_GIVEN RECORDS:_
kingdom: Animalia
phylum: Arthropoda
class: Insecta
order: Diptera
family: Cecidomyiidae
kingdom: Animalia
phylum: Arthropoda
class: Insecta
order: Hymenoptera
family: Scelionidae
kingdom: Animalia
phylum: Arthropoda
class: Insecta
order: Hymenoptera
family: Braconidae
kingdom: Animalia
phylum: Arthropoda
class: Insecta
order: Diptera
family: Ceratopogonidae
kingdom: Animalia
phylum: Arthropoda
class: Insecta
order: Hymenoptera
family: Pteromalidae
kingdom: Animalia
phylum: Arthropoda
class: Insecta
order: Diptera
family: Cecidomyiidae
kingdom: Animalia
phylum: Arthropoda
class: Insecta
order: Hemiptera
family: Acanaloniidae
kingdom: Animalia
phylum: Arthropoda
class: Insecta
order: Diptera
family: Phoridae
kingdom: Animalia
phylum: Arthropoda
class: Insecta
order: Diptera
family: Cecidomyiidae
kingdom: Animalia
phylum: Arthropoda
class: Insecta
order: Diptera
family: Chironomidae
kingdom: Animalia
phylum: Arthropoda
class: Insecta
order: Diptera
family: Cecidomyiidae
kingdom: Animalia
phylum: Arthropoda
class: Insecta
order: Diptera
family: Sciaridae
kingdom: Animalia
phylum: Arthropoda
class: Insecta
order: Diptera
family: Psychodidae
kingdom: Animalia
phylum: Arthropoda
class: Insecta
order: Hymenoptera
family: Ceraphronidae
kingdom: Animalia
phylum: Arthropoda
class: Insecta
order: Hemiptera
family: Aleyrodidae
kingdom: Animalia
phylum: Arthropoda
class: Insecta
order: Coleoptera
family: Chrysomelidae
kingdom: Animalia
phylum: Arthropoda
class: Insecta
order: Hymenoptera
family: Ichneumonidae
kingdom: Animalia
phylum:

_GOAL:_
Copy every line of the items above, keeping each word, letter, and punctuation mark unchanged.

_CORRECT RESULT:_
kingdom: Animalia
phylum: Arthropoda
class: Insecta
order: Diptera
family: Cecidomyiidae
kingdom: Animalia
phylum: Arthropoda
class: Insecta
order: Hymenoptera
family: Scelionidae
kingdom: Animalia
phylum: Arthropoda
class: Insecta
order: Hymenoptera
family: Braconidae
kingdom: Animalia
phylum: Arthropoda
class: Insecta
order: Diptera
family: Ceratopogonidae
kingdom: Animalia
phylum: Arthropoda
class: Insecta
order: Hymenoptera
family: Pteromalidae
kingdom: Animalia
phylum: Arthropoda
class: Insecta
order: Diptera
family: Cecidomyiidae
kingdom: Animalia
phylum: Arthropoda
class: Insecta
order: Hemiptera
family: Acanaloniidae
kingdom: Animalia
phylum: Arthropoda
class: Insecta
order: Diptera
family: Phoridae
kingdom: Animalia
phylum: Arthropoda
class: Insecta
order: Diptera
family: Cecidomyiidae
kingdom: Animalia
phylum: Arthropoda
class: Insecta
order: Diptera
family: Chironomidae
kingdom: Animalia
phylum: Arthropoda
class: Insecta
order: Diptera
family: Cecidomyiidae
kingdom: Animalia
phylum: Arthropoda
class: Insecta
order: Diptera
family: Sciaridae
kingdom: Animalia
phylum: Arthropoda
class: Insecta
order: Diptera
family: Psychodidae
kingdom: Animalia
phylum: Arthropoda
class: Insecta
order: Hymenoptera
family: Ceraphronidae
kingdom: Animalia
phylum: Arthropoda
class: Insecta
order: Hemiptera
family: Aleyrodidae
kingdom: Animalia
phylum: Arthropoda
class: Insecta
order: Coleoptera
family: Chrysomelidae
kingdom: Animalia
phylum: Arthropoda
class: Insecta
order: Hymenoptera
family: Ichneumonidae
kingdom: Animalia
phylum:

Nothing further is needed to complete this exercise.